Cristina Vallejo Ros alabó a la procura porque “nos habéis hecho la vida un poco más sencilla”. Con un total de once Tribunales de Instancia en Barcelona que, según dijo, “representan once problemas distintos”, reivindicó la necesidad de “individualizar las quejas” —en detrimento de los planteamientos más generalistas— e insistió, como otros ponentes de la sesión, que el “principal problema” tenía a ver con el personal. En este sentido, recordó que “hemos ofrecido la bolsa de trabajo colegial a fin y efecto de contribuir a proveer el sistema de personal formado”, si bien admitió que la normativa actual no permite este esquema de colaboración entre los colegios y la Administración de Justicia.

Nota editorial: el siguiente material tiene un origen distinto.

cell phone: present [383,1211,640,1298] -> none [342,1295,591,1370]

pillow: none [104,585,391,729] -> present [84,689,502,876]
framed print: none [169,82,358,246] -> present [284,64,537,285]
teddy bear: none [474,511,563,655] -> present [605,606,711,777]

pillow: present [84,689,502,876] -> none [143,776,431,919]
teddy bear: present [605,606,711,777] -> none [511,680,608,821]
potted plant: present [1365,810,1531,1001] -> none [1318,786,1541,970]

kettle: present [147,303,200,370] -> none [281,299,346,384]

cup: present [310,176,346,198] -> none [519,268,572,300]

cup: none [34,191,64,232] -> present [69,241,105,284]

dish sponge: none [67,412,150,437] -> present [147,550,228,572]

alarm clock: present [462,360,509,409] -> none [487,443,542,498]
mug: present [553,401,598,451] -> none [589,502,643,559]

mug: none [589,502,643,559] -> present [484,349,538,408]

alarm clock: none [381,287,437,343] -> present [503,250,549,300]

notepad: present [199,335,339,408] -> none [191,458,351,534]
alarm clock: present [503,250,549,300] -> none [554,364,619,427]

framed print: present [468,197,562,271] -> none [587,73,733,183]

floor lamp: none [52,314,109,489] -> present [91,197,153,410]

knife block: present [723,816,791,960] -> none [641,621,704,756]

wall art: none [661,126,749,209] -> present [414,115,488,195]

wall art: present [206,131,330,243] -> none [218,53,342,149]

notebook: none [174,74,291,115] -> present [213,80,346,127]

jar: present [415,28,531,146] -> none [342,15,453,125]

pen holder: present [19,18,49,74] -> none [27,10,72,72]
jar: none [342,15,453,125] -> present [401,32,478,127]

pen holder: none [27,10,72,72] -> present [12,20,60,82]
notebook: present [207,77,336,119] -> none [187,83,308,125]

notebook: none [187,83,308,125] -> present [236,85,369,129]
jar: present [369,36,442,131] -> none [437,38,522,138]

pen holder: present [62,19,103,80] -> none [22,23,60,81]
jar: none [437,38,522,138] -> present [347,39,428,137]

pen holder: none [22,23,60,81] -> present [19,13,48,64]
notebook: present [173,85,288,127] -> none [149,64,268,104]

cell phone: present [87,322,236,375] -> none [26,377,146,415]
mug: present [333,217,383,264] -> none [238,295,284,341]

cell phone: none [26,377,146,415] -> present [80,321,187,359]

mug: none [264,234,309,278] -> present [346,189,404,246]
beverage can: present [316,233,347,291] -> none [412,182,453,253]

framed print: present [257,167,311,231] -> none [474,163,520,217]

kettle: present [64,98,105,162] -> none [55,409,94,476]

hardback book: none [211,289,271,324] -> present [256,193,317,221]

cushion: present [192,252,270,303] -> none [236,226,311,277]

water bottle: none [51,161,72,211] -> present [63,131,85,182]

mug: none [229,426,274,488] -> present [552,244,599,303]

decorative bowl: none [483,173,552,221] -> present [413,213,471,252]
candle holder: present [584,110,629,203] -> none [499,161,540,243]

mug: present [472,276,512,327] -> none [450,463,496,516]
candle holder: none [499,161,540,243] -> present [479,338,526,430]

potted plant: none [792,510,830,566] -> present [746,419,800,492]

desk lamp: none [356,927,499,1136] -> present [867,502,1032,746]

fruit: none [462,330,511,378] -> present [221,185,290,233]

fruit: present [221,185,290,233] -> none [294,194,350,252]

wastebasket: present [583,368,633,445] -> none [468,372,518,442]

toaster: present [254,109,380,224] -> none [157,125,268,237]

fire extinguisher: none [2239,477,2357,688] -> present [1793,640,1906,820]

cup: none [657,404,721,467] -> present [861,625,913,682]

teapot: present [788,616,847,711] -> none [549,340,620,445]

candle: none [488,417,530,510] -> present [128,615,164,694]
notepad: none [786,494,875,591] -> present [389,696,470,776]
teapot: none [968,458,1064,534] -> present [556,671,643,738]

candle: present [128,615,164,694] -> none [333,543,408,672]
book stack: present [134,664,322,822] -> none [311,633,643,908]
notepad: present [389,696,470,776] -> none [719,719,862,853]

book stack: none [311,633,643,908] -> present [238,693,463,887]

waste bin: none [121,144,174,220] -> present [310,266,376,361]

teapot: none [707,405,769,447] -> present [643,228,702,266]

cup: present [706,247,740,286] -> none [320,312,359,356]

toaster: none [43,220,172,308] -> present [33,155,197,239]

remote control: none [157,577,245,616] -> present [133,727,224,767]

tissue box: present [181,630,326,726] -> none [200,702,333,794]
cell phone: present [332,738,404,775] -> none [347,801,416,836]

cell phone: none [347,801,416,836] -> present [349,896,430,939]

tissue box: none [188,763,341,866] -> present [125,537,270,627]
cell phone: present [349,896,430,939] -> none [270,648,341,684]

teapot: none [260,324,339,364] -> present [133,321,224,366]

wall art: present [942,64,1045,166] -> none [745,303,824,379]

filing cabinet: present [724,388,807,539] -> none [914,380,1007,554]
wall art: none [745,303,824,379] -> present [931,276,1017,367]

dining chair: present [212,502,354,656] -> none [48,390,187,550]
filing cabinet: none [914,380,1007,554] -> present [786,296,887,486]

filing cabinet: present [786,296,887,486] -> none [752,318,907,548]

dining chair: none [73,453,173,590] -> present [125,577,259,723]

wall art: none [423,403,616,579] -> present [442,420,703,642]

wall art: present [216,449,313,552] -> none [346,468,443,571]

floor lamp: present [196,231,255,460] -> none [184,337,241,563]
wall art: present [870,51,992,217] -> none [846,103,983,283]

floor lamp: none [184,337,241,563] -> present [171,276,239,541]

Elsa Ribera Sierra se presentó como “representante de un partido judicial pequeño”, con las características propias de esta tipología frente a los partidos judiciales más grandes, y puso en valor el rol de la procura: “Hace falta que se nos tenga más en cuenta”, reclamó. Otro aspecto que defendió fue que la figura del LAJ director pudiera ser capaz de “romper ciertas dinámicas perniciosas” instaladas en el seno de los juzgados.

Para concluir, Montserrat Cerqueda Serrando defendió la importancia de la jurisdicción social, toda vez que trata asuntos vinculados a derechos básicos para la vida de las personas, y señaló que “hay que esforzarse a promover la mediación” como método para evitar tiempos de espera demasiado largos. Cerró su intervención con una exhortación: “Que la función pública funcione como una empresa privada”.